• ОТРЫВОК:
В издательстве "Азбука" вышла книга "Ольга. Запретный дневник". Кроме стихов замечательного ленинградского поэта Ольги Берггольц, ее писем и прозы, а также воспоминаний о ней самой, в книгу вошел Дневник 1939-1942 гг., ранее не публиковавшийся.
Этот дневник - один из самых страшных и пронзительных документов той эпохи, времени великих надежд и разочарований, величайшего унижения человеческой природы вообще и одновременно свидетельства ее стойкости и неколебимости.
Ольга Берггольц прошла весь путь той эпохи, от романтической веры в революцию и коммунизм до тюрьмы и потери ребенка после допросов, от любви к Сталину до осознания того кошмара, в который была ввергнута вся страна. В этом дневнике вы увидите совсем не ту поэтическую "звезду" блокадного Ленинграда, какой Ольга Берггольц представлялась в сознании миллионов ее поклонников, а очень сильную, красивую и глубоко несчастную женщину, мечтавшую о счастье и любви и отчаянно сопротивлявшуюся своей судьбе. Предлагаем вниманию читателей "РГ" фрагменты из этой книги.
Тюрьма и воля
14/XII-39
Ровно год тому назад я была арестована.
Ощущение тюрьмы сейчас, после 5 месяцев воли, возникает во мне острее, чем в первое время после освобождения. И именно ощущение, т. е. не только реально чувствую, обоняю этот тяжкий запах коридора из тюрьмы в "Б<ольшой> дом", запах рыбы, сырости, лука, стук шагов по лестнице, но и то смешанное состояние посторонней заинтересованности, страха, неестественного спокойствия и обреченности, безвыходности, с которыми шла на допросы.
...Да, но зачем все-таки подвергали меня все той же муке?! Зачем были те дикие, полубредовые желто-красные ночи (желтый свет лампочек, красные матрасы, стук в отопительных трубах, голуби)?
И это безмерное, безграничное, дикое человеческое страдание, в котором тонуло мое страдание, расширяясь до безумия, до раздавленности?
Вынули душу, копались в ней вонючими пальцами, плевали в нее, гадили, потом сунули ее обратно и говорят: "Живи".
...А может быть, это и есть настоящая зрелость? Может быть, и не нужна "система"? Может быть, раздробленность такая появилась оттого, что слишком стройной была система, слишком неприкосновенны фетиши и сама система была системой фетишей? Остается путь, остается история, остается наша молодость, наши искания, наша вера - все остается. Ну, а вывод-то какой мне сделать - в романе, чему учить людей-то? Экклезиастическому "так было - так будет"? Просто дать ряд картин, цепь размышлений по разным поводам - и всё? А общая идея? А как же писать о субъекте сознания, выключив самое главное - последние два-три года, т.е. тюрьму? Вот и выходит, что "без тюрьмы" нельзя и с "тюрьмой" нельзя... уже по причинам "запечатанности". А последние годы - самое сильное, самое трагичное, что прожило наше поколение, я же не только по себе это знаю.

• НАБОР ДАННЫХ:
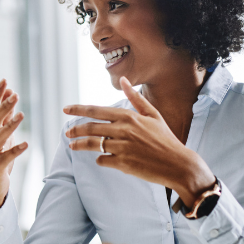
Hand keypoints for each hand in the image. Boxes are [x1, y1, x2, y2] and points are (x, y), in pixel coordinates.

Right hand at [0, 79, 28, 215]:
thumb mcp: (2, 135)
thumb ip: (5, 116)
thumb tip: (11, 94)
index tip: (4, 80)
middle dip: (3, 106)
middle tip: (14, 94)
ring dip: (9, 125)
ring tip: (21, 115)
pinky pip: (5, 158)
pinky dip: (15, 150)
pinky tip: (26, 144)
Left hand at [63, 76, 214, 205]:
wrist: (178, 164)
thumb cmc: (165, 139)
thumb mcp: (153, 115)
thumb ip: (135, 98)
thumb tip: (123, 79)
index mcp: (129, 116)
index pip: (96, 110)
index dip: (78, 109)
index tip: (65, 109)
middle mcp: (124, 130)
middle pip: (90, 127)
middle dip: (75, 130)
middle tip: (67, 133)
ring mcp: (123, 147)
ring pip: (93, 144)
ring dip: (80, 145)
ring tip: (73, 146)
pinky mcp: (123, 163)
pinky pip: (103, 160)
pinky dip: (100, 159)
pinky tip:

• ЗАДАНИЕ: Напишите продолжение отрывка о дневнике Ольги Берггольц, начав сразу после его последнего предложения. Строки выше — самостоятельный материал, к отрывку о дневнике Ольги Берггольц они не относятся.

• ВАШ ОТВЕТ:
Ну ладно. Кончу - обязательно к Новому году, кончу правку истории и возьмусь только за художественное, и буду писать так, как будто бы решительно все и обо всем можно писать, с открытой душой, сорвав "печати", безжалостно и прямо, буду пока писать то, что обдумала до тюрьмы (включая человечность, приобретенную мною там, и осмысляя наш путь по-взрослому), а там видно будет, к концу...
Да, но вот год назад я сначала сидела в "медвежатнике" у мерзкого Кудрявцева (следователь. - Прим. ред.), потом металась по матрасу возле уборной - раздавленная, заплеванная, оторванная от близких, с реальнейшей перспективой каторги и тюрьмы на много лет, а сегодня я дома, за своим столом, рядом с Колей (Н.С. Молчанов - муж Берггольц. - Прим. ред.) (это главное!), и я - уважаемый человек на заводе, пропагандист, я буду делать доклад о Сталине, я печатаюсь, меня как будто уважает и любит много людей... (Это хорошо все, но не главное.)
Значит, я победитель?
Ровно год назад К<удрявцев> говорил мне: "Ваши преступления, вы - преступница, двурушница, враг народа, вам никогда не увидеть мужа, ни дома, вас уже давно выгнали из партии".
Сегодня - все наоборот.
Значит, я - победитель? О нет!
Нет, хотя я не хочу признать себя и побежденной. Еще, все еще не хочу. Я внутренне раздавлена тюрьмой, такого признания я не могу сделать, несмотря на все бремя в душе и сознании.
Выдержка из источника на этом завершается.